The Federal Bankruptcy Act made provision for the insolvent’s case, and prescribed a method to be pursued by him in securing, upon his initiative, an equitable distribution of his assets among his creditors. True he, as one engaged chiefly in farming and the tillage of the soil, could not be forced into bankruptcy; but the door of bankruptcy was open to him. The Federal statute made provision for him and his case. Our statutes also did in terms. He chose to invoke in the State courts the aid of the latter. He was not privileged to so proceed at his election. In so far as voluntary proceedings were concerned, both Federal and State legislation covered the same field. By force of the existence of the former legislation the latter was held in abeyance and superseded in respect to persons and conditions coming within the purview of the former, and the former became exclusive. Sturges v. Crowninshield, 17 U. S. (4 Wheat.) 122, 196; Ogden v. Saunders, 25 U. S. (12 Wheat.) 213, 278. Any doubt which might otherwise exist upon the subject is removed by the necessary implication arising from the provision contained in § 70 of the Federal Act, that proceedings commenced under State insolvency laws before its passage should not be affected by it. Whenever the Federal door is open the State door is automatically shut. Ketcham v. McNamara, 72 Conn. 709, 711, 46 Atl. 146. The latter door was shut to this insolvent, and as a consequence the Court of Probate was without^ authority to entertain jurisdiction of the assignment made by Talcott, and any order made by it in the premises was void.

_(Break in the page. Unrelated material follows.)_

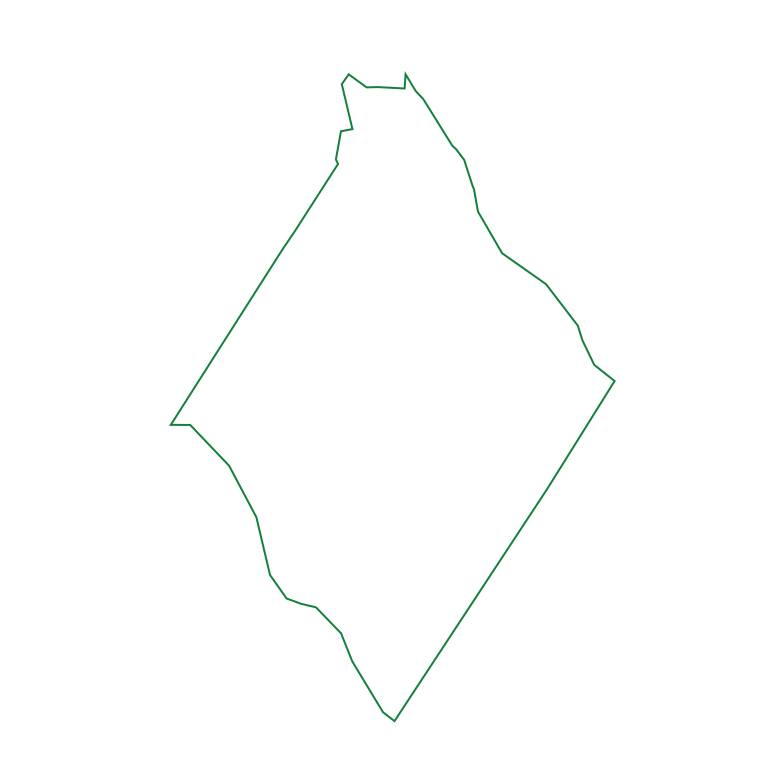 Albany, New York, United States of America, rotated 312°
{"feature_id": "52423323B67077901806593", "entity_name": "Albany", "entity_type": "district", "adm_level": 2, "iso_a3": "USA", "parent_name": "United States of America", "parent_adm1": "New York", "projection": "albers", "projection_center": [-73.917, 42.614], "detail": "fine", "context": "isolated", "style": "outline", "palette": "green", "viewbox_px": 768, "rotation_deg": 312, "n_neighbors": 0, "source": "geoboundaries", "source_scale": "gbopen_adm2", "svg_char_len": 682}
<svg xmlns="http://www.w3.org/2000/svg" viewBox="0 0 768 768"><g transform="rotate(312 384 384)"><path d="M211.0,252.9L223.9,267.4L219.6,323.6L199.6,378.3L165.8,427.1L159.4,455.1L165.3,469.8L172.5,482.8L170.0,518.9L156.6,546.1L139.4,603.0L140.5,617.4L148.1,616.2L415.9,575.4L540.5,553.4L538.9,527.4L549.2,502.3L557.0,489.1L566.6,437.7L560.2,384.4L560.3,384.0L575.0,338.5L588.9,320.6L590.3,317.6L604.2,293.6L606.7,280.6L606.8,275.3L622.0,222.5L622.9,211.6L628.6,192.8L617.4,201.6L600.5,180.7L592.8,172.6L590.5,150.6L578.6,152.0L552.3,190.0L543.0,182.9L518.7,198.0L516.8,202.6L437.9,215.5L415.6,218.6L272.3,242.6L211.0,252.9Z" fill="none" stroke="#15803d" stroke-width="2"/></g></svg>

The conclusions reached in Ketcham v. McNamara, supra, which we have adopted and applied, are not novel ones. They are supported by the great weight of authority and reason. Harbaugh v. Costello, 184 Ill. 110, 114, 56 N. E. 363; Parmenter Mfg. Co. v. Hamilton, 172 Mass. 178, 51 N. E. 529; Littlefield v. Gay, 96 Me. 422, 424, 52 Atl. 925; Wescott Co. v. Berry, 69 N. H. 505, 506, 45 Atl. 352; Old Town Bank v. McCormick, 96 Md. 341, 351, 53 Atl. 934. Cases dealing, on the one hand, with bankruptcy legislation prior to that of 1898, or, on the other, with common-law assignments, or such assignments supplemented by State legislation, construed as being merely regulative of procedure under them and not amounting to insolvency laws, are not pertinent to conditions coming within the purview of both the present Federal Act and the insolvency laws of a State. Mayer v. Hellman, 91 U. S. 496, 502; Ketcham v. McNamara, 72 Conn. 709, 713, 46 Atl. 146.

There is no error.

In this opinion the other judges concurred.